Tuesday, July 28, 2009

The Maijuna and the Bora: a comparison

After the Maijuna Congress, we traveled to Nueva Vida, one of the four Maijuna villages.
Nueva Vida is different than Brillo Nuevo, the Bora village we visited on our last expedition. Here´s how:

Brillo Nuevo: Each family has a latrine. Behind the school, there are four “upgraded” latrines with ceramic toilet seats.
Nueva Vida: We pee and poop in the woods behind the house. As I crouch, the pigs encircle me and grunt. Then they dig their faces into my excrements.

Brillo Nuevo: Everyone drinks clean water from a well. Some bathe with rainwater collected from the school´s roof.
Nueva Vida: Everyone bathes in the river. They wash pig and cow poop into the river. They drink from the river.

Brillo Nuevo: There are pigs, but I never saw them because they were corralled and separated from the village.
Nueva Vida: The pigs, dogs, cats, roosters and chickens all live under the house. The lawn is a muddy, poopy slush.

Brillo Nuevo: Everyone speaks Bora amongst themselves.
Nueva Vida: Everyone speaks Spanish. The older generation knows Maijuna, but most of the children never learned their parent´s native tongue.

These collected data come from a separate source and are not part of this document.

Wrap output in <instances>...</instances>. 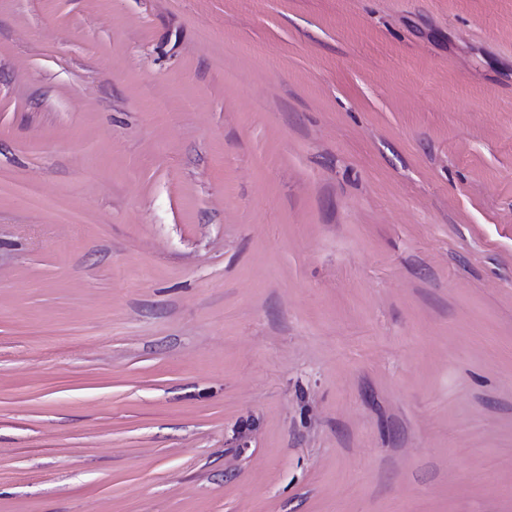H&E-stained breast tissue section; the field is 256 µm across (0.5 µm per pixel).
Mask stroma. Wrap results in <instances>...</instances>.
<instances>
[{"mask_svg": "<svg viewBox=\"0 0 512 512\" xmlns=\"http://www.w3.org/2000/svg\"><path fill=\"white\" fill-rule=\"evenodd\" d=\"M0 512H512V0H0Z\"/></svg>", "mask_w": 512, "mask_h": 512, "instance_id": "stroma-1", "label": "stroma"}]
</instances>
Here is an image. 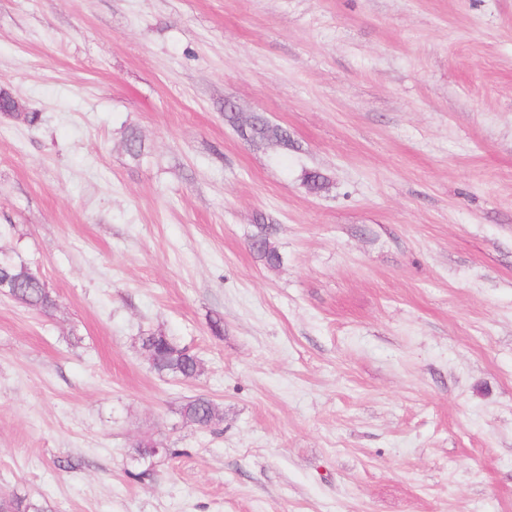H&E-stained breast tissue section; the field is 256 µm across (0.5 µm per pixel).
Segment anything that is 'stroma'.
Returning a JSON list of instances; mask_svg holds the SVG:
<instances>
[{"label": "stroma", "instance_id": "35a3bbf8", "mask_svg": "<svg viewBox=\"0 0 512 512\" xmlns=\"http://www.w3.org/2000/svg\"><path fill=\"white\" fill-rule=\"evenodd\" d=\"M1 91L0 491L512 512V0H0ZM11 277L12 287L4 296L21 304L25 308L47 313L56 306V300L39 276L22 265H17L7 258H0L1 280ZM142 348L153 355L152 368L173 380L190 381L203 375L201 360L186 346H181L165 333L153 332L141 339ZM182 420L201 430L211 428L223 418L218 405L212 400L200 396L185 403L180 410Z\"/></svg>", "mask_w": 512, "mask_h": 512}]
</instances>
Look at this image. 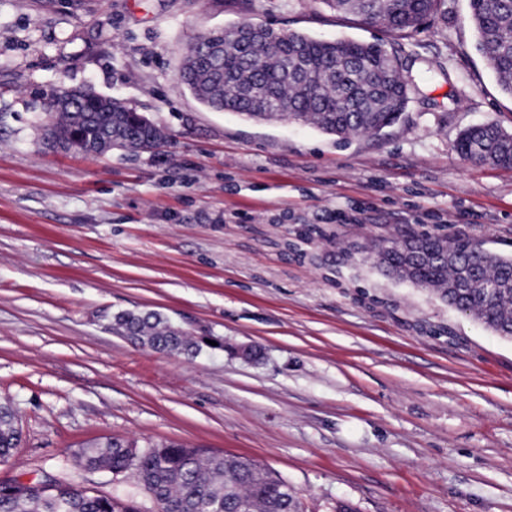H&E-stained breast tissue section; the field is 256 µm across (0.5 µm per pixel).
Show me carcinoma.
Masks as SVG:
<instances>
[{
  "instance_id": "carcinoma-1",
  "label": "carcinoma",
  "mask_w": 512,
  "mask_h": 512,
  "mask_svg": "<svg viewBox=\"0 0 512 512\" xmlns=\"http://www.w3.org/2000/svg\"><path fill=\"white\" fill-rule=\"evenodd\" d=\"M441 0H323L329 8L381 25L394 35L415 31L437 13ZM470 20L477 49L487 60L502 91L512 95V0H470ZM254 26L242 22L240 32L226 38L224 30L196 36L185 58L179 82L196 99L217 112H233L256 121L286 116L314 125L325 134H381L395 124L408 103V87L396 56L379 44L354 40L328 41L301 32L279 37L259 25L264 37L244 36ZM86 112L48 107L51 124L44 135L62 150L102 154L97 140L118 131L127 143L122 149L150 151L165 143L156 125L143 127L137 112L116 97L96 96L84 102ZM465 160L512 168V133L496 123L463 130L456 142ZM459 252L450 263L421 262L403 273V255L383 247L379 265L388 274L422 288H432L453 307L496 334L512 338V257L479 255L474 243L458 240ZM474 263L481 288L468 296L450 289L459 267ZM113 329L143 345L180 355L200 345L182 329L160 317L121 313ZM21 440L11 408L0 406V462ZM90 468L130 472L153 504L151 512H302L295 490L287 481L248 459L214 454L182 444L142 446L118 440L82 449ZM0 512H143L132 494L99 495L89 488L46 475L24 483H0Z\"/></svg>"
}]
</instances>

Brillo Nuevo: There´s a school with five teachers that regularly hold class.
Nueva Vida: There´s a teacher, but he rarely bothers to visit the village. He lives in Iquitos and collects his paycheck there. The children here have not gone to school for three years. They spend their days playing soccer, fishing, chucking bottle caps and splashing in the river.

The Maijuna know what they´re missing out on. They want their children to drink clean water and go to school. They want change, but they´re not sure about how to bring it about.

For the last several hundred years, foreigners have played with the destinies of both the Maijuna and the Bora. Strangers enslaved them. They grouped them into villages to better control them. They made them believe in a god and a book that was not their god, and was certainly not their book. Foreigners told them what was right and wrong. They stripped them of their culture, and then they left them.

Looks like the Maijuna were destined for the shorter end of the stick.